The latter two models run every 12 hours, while the US one runs every six. The models typically take between six and eight hours to run, and cover about a week into the future.
"These three systems capture the weather across the globe in reasonably high resolution, and give a best guess based on the most likely initial conditions," MetService meteorologist Andrew James explained.
"However, the exact state of the atmosphere at any given time is always slightly uncertain, because we only have so many observations. Initial conditions are of extremely high importance when forecasting tropical cyclones."
James also pointed out that tropical cyclones were complex systems embedded within the already complex system that was our weather.
"Uncertainty in initial conditions mean that it is important to avoid placing too much value on a single model run," he said.
"Because tropical cyclones are among the most damaging weather systems, we want to give as much warning as possible. However, balancing early warnings with communicating the uncertainty poses a challenge."
How did they strike that middle-ground? And how far out was too far out?
That all depended on what level of detail was being sought about a given system.
And in any case, James said, the track of a tropical cyclone was always published under what was called "a cone of uncertainty".
Once a tropical cyclone was named, tracks were produced every six hours out to 72 hours, or three days – yet the period for which MetService's meteorologists produced forecasts for New Zealand stretched to double that time.
That was why ensemble forecasting was crucial, as it acted to minimise changes between model runs.
"The details and timing often change slightly, especially with longer lead times, but the overall picture tends not to," James said.
"This is why meteorologists take model outputs at long lead time as indicative of a pattern, rather than as an exact answer."
The future of forecasting
Improving the forecasting of tropical cyclones, as with all of meteorology, was a global challenge.
As members of World Meteorological Organisation (WMO), MetService worked with other countries to improve observation networks across the Pacific, which were of great value to forecasters.
James said NWP models had improved significantly in the past 20 years, particularly in the long range, as have satellites.
"These advances are only possible because of the international and collaborative nature of the WMO."
Refining forecasts was also a big focus at Niwa, which recently began trialling its own model ensemble system.
Niwa meteorologist Ben Noll said that could eventually help fill the void that existed between Northern Hemisphere-based models and local ground observations, and which was having to be covered by satellite observations.
The grunt behind the new ensemble lay in Niwa's freshly boosted supercomputing capability. One of its new machines, the Cray XC50, was powerful enough to count all of the grains of sand in the world in only about 5000 seconds.

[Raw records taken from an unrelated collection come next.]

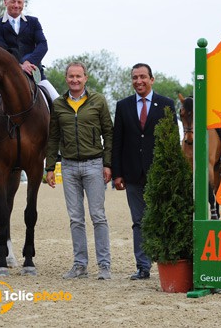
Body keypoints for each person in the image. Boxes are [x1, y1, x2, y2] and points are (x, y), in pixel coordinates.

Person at [45, 62, 114, 280]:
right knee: (75, 218)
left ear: (85, 78)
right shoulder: (58, 104)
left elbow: (109, 133)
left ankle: (104, 265)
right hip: (68, 166)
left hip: (94, 164)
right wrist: (49, 167)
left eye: (78, 76)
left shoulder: (98, 101)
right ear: (66, 79)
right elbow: (53, 137)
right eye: (71, 76)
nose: (75, 80)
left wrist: (108, 163)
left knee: (98, 216)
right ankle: (80, 265)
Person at [0, 0, 58, 158]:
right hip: (8, 77)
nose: (16, 5)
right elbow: (0, 48)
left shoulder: (33, 22)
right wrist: (17, 65)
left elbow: (42, 44)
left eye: (19, 2)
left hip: (34, 72)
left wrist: (28, 62)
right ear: (5, 3)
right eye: (13, 2)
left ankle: (57, 145)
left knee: (58, 102)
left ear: (23, 4)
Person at [111, 63, 176, 280]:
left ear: (152, 79)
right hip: (132, 174)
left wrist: (170, 172)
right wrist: (117, 174)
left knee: (161, 219)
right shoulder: (123, 106)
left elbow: (172, 141)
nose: (138, 81)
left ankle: (167, 263)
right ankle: (143, 266)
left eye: (143, 77)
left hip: (159, 175)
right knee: (139, 221)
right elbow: (117, 141)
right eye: (135, 78)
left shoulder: (167, 104)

"Since we purchased the new supercomputer, that has basically enabled us more bandwidth to run the ensemble many times – and that is critical in terms of pin-pointing risks for extreme weather conditions," Noll said.

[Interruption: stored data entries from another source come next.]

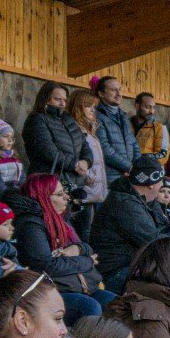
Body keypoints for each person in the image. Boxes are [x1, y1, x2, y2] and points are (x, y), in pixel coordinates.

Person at [9, 173, 108, 321]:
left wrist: (78, 250)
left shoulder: (59, 218)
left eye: (65, 192)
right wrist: (87, 262)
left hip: (81, 286)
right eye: (59, 194)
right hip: (53, 291)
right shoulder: (31, 226)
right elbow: (47, 265)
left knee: (116, 304)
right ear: (43, 197)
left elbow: (86, 247)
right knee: (90, 307)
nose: (67, 197)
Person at [92, 155, 170, 292]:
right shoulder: (125, 204)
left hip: (129, 265)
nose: (162, 185)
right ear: (151, 183)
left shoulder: (143, 199)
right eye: (161, 181)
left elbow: (163, 227)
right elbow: (154, 242)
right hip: (114, 273)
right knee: (169, 281)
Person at [21, 81, 88, 192]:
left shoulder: (68, 119)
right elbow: (47, 151)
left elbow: (85, 144)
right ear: (45, 99)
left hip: (75, 182)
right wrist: (75, 164)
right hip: (49, 183)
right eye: (57, 99)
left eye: (65, 100)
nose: (62, 104)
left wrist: (86, 161)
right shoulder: (37, 120)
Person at [66, 88, 108, 240]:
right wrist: (87, 178)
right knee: (83, 233)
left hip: (93, 190)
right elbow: (77, 158)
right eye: (88, 106)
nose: (92, 110)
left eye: (94, 107)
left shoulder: (89, 130)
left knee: (91, 231)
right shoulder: (76, 131)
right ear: (78, 106)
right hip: (84, 190)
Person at [91, 75, 136, 182]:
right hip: (109, 175)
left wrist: (136, 166)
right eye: (113, 90)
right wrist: (129, 167)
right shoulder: (96, 115)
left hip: (128, 174)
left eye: (120, 89)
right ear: (101, 94)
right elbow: (103, 147)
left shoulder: (124, 116)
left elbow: (134, 143)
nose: (119, 93)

Going into the future, he expected artificial intelligence and machine learning would play increasingly bigger roles in forecasting.
"A lot of people bag us, but if those founding fathers of forecasting from 100 years ago could see what we're able to do today, they'd be shocked," he said.
"The modelling we have today is something to be proud of, and across the meteorological community globally, we've seen more and more collaboration."